By JAN LARSON McLAUGHLIN
BG Independent News
Crim Elementary School has now joined Kenwood Elementary as the second Bowling Green City School building to be dropped into the state’s EdChoice program.
That means students at Crim will be able to get state scholarship money to go to private or parochial schools. And it means Bowling Green City Schools will lose more state funding.
Superintendent Francis Scruci sent a letter to Crim parents on Friday about the EdChoice designation.
“I support a parent’s right to educate and raise their children in the manner that they feel is best for them,” Scruci wrote in his letter. “However, this designation should not cause alarm or a loss of faith in the instruction provided by the hard-working professionals that are present at Crim Elementary.”
The number of EdChoice schools in Ohio has nearly doubled last year – to more than 1,300. Others in Wood County are Lake high school and middle school, and Northwood elementary and high school.

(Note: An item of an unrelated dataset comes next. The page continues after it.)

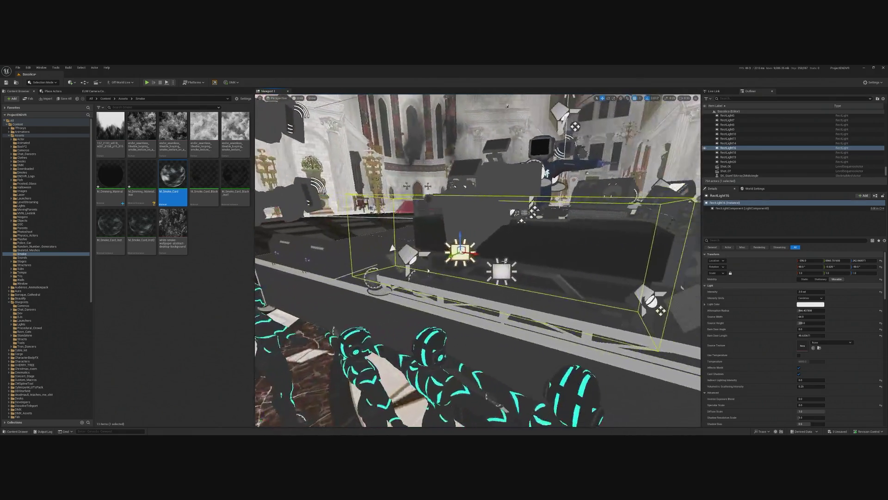
click(730, 147)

This is the highest number of schools to be designated in a given year, which Scruci said, “illustrates the inequities of the state system to evaluate school districts.”

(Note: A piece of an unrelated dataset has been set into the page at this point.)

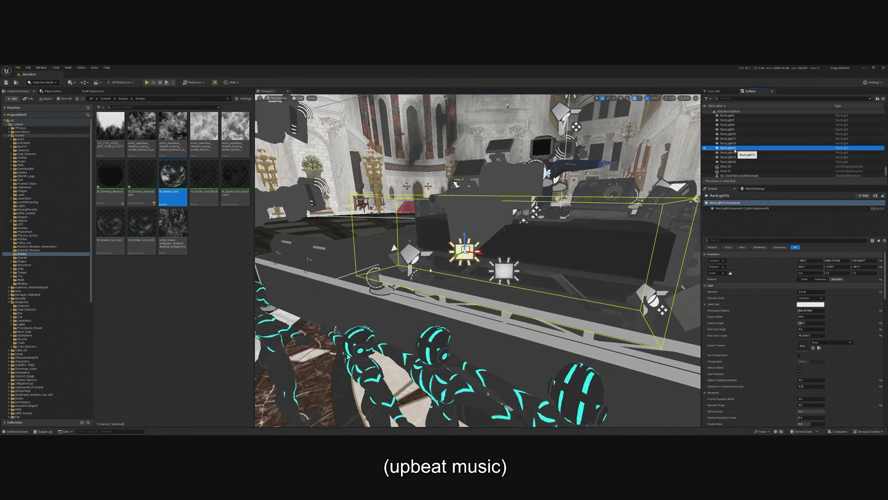
key(F2)
text(DJ_Desk_Red_1)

At a recent Ohio School Board Association meeting on EdChoice, the moderator informed school districts that under the current rating system, the number of EdChoice will just keep growing, Scruci said.
On Sunday, Scruci stressed that the district was not shirking responsibility – but was questioning the metric used to designate Ed Choice schools. The ranking is based on K-3 literacy test results from 2013-14, 2017-18 and 2018-19.

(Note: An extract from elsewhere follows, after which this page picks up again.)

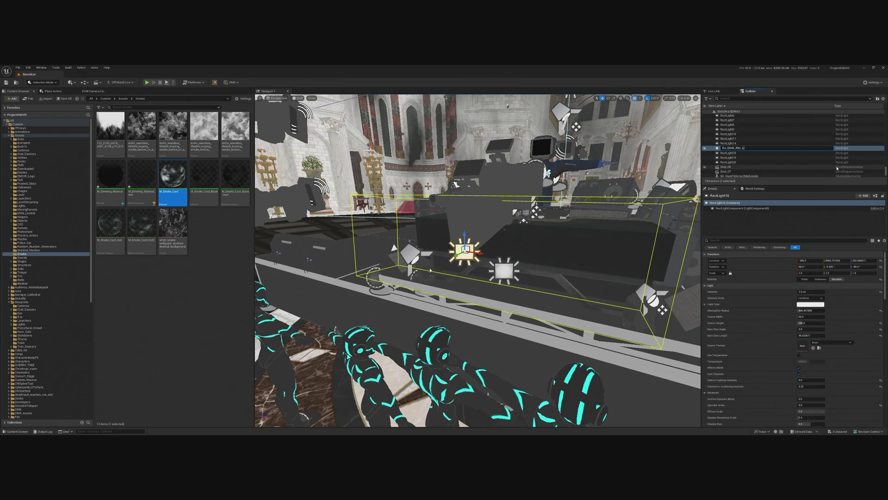
text(ight)
key(Return)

“We are very concerned about being in this situation and are committed to do all that we can to help our struggling readers,” he said.
Bowling Green is judged on the same scale as Perrysburg – though 80 to 90 percent of Perrysburg kindergartners come into school with acceptable skill levels compared to 50 percent in Bowling Green. So Bowling Green students have much further to go to reach that third grade standard.
Teachers spend a great deal of time helping students catch up.
“Our issue is more related to the economically disadvantaged,” Scruci said on Sunday. “We try to catch up, but that’s an uphill battle.”
The metrics for EdChoice are being questioned in other districts, such as in Solon, where an elementary has had extremely high scores – but was deemed part of the EdChoice program when the scores dropped slightly.
“Eventually it will catch up to them,” Scruci said of the EdChoice criteria, though the school has a proven record of success.
Steps are underway at Kenwood Elementary to restructure some curriculum programs and materials, and implement a new phonics instructional program. Those steps will also be taken at Crim Elementary, Scruci said.
Crim’s EdChoice status came down to poor testing by a few students, Scruci said. The school district appealed the decision, to no avail.
“These are the rules of the game. We get that,” he said Sunday. “We are addressing it.”
In his letter, Scruci pointed out to parents that the school district has received a Momentum Award for three consecutive years from the Ohio Department of Education. The Momentum Award recognizes schools for exceeding expectations in student growth for the year.
Scruci also alluded to the bond issue that was narrowly defeated by voters earlier this month. That bond issue would have paid for a new community elementary school – that would have allowed the district to provide more equity in classrooms and sharing of resources.
“This is an example of how standardized testing and inequitable resources being stretched amongst three elementary buildings impact our district,” Scruci wrote to parents in his letter.
“By pooling all our resources together, we could do some good things,” he said on Sunday.
The effect of the EdChoice designation on Kenwood Elementary this year has been the loss of 33 students whose parents decided to use state funding to enroll their children in private schools. Parents of 370 children opted to keep their children at Kenwood.
The private schools taking in the students get “scholarships” of $4,650 a year for K-8 grades, and $6,000 a year for 9-12 grades.
Meanwhile, for each child leaving Kenwood, the school district loses $1,980 per year. The reason Bowling Green City Schools receives so much less than the private schools is because of the district’s “perceived wealth,” Scruci said.
Even if Crim and Kenwood shed the EdChoice designation in a few years, the expenses could linger. The state program allows parents of kindergartners to take them out of the public school and place them in private facilities all the way through graduation.
“We’ll play by the rules of the state and we’ll dig our way out of it,” Scruci said earlier this year.
But losing the state funding for the students leaving won’t help.
“That makes our task very difficult,” he said earlier this year.